Crohn’s disease can be confused with other inflammatory bowel disorders such as irritable bowel syndrome and ulcerative colitis, thus making it tough to diagnose. Crohn’s disease can affect any part of the digestive tract, from the mouth to the anus. Crohn’s disease is characterized by an inflammatory reaction throughout the whole thickness of the colon and bowel wall. This inflammation can penetrate deeply into the affected organ, causing pain and diarrhea.
Symptoms related to Crohn’s disease include abdominal pain, diarrhea, rectal bleeding (which can lead to nausea ), weight loss, malabsorption syndrome and nutrient deficiencies. The onset of Crohn’s disease is typically between the ages of fourteen and thirty. Cases of this disorder are inclined to be 2-4 times more common in Caucasian whites than non-Caucasian, and 4 times more common in Jews than non-Jews.
Crohn’s disease is typically experienced as flair-up, with attacks occurring every few months to every couple of years. With time, if the disease is active, bowel function can slowly deteriorate, with the risk of cancer increasing by 20 fold.
Scientists think that chronic imbalances in the intestinal flora set off a chain of events which, in the long run, damages the intestinal mucosa. This concept is strongly supported by the parallel in the amount of cases of Crohn’s and other inflammatory bowel disorders and use of antibiotics over the past 50 years. Then, it has also been found that the prevalence of Crohn’s disease is greater in cultures consuming a”western diet”, although it’s virtually non-existent in cultures consuming a more primitive diet. Studies also show that patients with Crohn’s disease were found to be people who habitually ate, before the start of symptoms, more refined sugar, less raw fruits, vegetables and dietary fiber when compared to their healthy counterparts.
While the specific causes of Crohn’s disease remains unclear, there is a lot that could be done to reduce symptoms and even place this disease into remission. The goal for treatment of the disorder is to control inflammation, correct nutritional deficiencies and relieve symptoms like pain, diarrhea and rectal bleeding.
Recommendations for Wellness
1) An elimination diet, for example Gottschall’s Specific Carbohydrate Diet have been demonstrated to decrease the symptoms experienced in 3 – 12 weeks.

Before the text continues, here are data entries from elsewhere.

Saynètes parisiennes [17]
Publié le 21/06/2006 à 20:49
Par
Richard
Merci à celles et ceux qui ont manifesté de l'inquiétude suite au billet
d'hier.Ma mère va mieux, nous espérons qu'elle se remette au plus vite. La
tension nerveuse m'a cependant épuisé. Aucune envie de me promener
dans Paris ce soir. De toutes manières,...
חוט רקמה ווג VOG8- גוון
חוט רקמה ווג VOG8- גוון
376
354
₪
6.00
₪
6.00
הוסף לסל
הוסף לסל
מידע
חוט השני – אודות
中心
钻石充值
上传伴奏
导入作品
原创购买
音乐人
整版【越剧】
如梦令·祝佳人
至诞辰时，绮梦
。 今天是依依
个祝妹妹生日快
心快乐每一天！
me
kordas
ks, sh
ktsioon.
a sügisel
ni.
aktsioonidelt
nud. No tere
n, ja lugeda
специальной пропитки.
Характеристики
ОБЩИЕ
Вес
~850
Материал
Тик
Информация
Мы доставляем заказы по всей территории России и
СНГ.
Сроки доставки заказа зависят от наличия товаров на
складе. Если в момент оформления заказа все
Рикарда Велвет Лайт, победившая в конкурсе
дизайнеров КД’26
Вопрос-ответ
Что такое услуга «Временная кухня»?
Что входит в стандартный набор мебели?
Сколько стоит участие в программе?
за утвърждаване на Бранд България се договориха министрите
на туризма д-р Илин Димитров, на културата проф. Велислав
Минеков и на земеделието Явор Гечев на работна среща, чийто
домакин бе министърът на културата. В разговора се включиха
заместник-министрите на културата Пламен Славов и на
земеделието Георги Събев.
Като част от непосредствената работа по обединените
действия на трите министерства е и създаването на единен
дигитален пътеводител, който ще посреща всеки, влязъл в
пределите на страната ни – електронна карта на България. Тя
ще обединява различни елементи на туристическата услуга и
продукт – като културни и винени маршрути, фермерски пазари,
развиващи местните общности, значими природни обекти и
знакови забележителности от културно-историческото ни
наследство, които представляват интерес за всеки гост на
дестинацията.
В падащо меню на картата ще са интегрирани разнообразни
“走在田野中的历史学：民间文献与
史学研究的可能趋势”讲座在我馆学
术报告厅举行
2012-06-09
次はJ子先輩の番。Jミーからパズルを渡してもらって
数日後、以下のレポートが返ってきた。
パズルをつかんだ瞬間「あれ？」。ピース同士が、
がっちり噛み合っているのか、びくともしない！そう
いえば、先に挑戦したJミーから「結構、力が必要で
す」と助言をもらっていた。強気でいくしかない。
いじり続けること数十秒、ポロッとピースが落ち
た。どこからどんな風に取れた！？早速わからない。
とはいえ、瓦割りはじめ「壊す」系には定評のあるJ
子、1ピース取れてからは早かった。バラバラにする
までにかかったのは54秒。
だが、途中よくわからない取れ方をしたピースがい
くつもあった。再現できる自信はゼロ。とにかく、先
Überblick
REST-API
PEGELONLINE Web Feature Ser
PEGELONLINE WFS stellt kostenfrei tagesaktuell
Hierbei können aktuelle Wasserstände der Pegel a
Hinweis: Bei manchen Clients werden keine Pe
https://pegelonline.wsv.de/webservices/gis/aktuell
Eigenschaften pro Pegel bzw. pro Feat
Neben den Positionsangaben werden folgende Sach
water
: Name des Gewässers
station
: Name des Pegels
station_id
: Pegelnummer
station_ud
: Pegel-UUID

2) Avoid sugar, both white sugars, and the sugars within white flower, white rice .
3) Maintain a food/flair-up journal. Identify foods you’re eating, or your emotional state just before and during a”flair-up”. In time, you may find a pattern forming
4) To reduce intestinal inflammation and begin the recovery process, try products like UltraInflamx – by Metagenics, Robert’s formula – by Phytophamric, or aloe vera juice.
5) Flax seed or fish oils (Omega 3 Oils) are proven to greatly reduce the inflammatory process. If you find you have difficulty digesting them, try freezing the gel caps before taking them.
6) Extra vitamins and minerals are important at this time, particularly if you’re not absorbing nutrients properly. Contain a liquid meal replacement (one which is packed with vitamins, minerals and protein, and low on sugar!) Into your diet and taking a high quality vitamin and nutritional supplement. Try to find one that is in a gel casing or capsule.
7) Find a great mineral supplement such as Alfalfa, barley greens, liquid chlorophyll or colloidal minerals. Many of them come in a powdered form which you can mix with juice or water.
8) Because of blood loss due to rectal bleeding, and the anemia associated with it, incorporation of additional iron is vital. Search to find an herbal iron alternative, especially one that comes in liquid form for better/easier assimilation. If you choose to look to one herb, Yellow Dock are my pick. (Consult with your medical care provider before introducing extra iron in your diet.)
9) Beginning a program of re-inoculating the intestinal tract with Friendly Bacteria, specifically lactoacidopholis can enhance healing and restore bowel function to normal.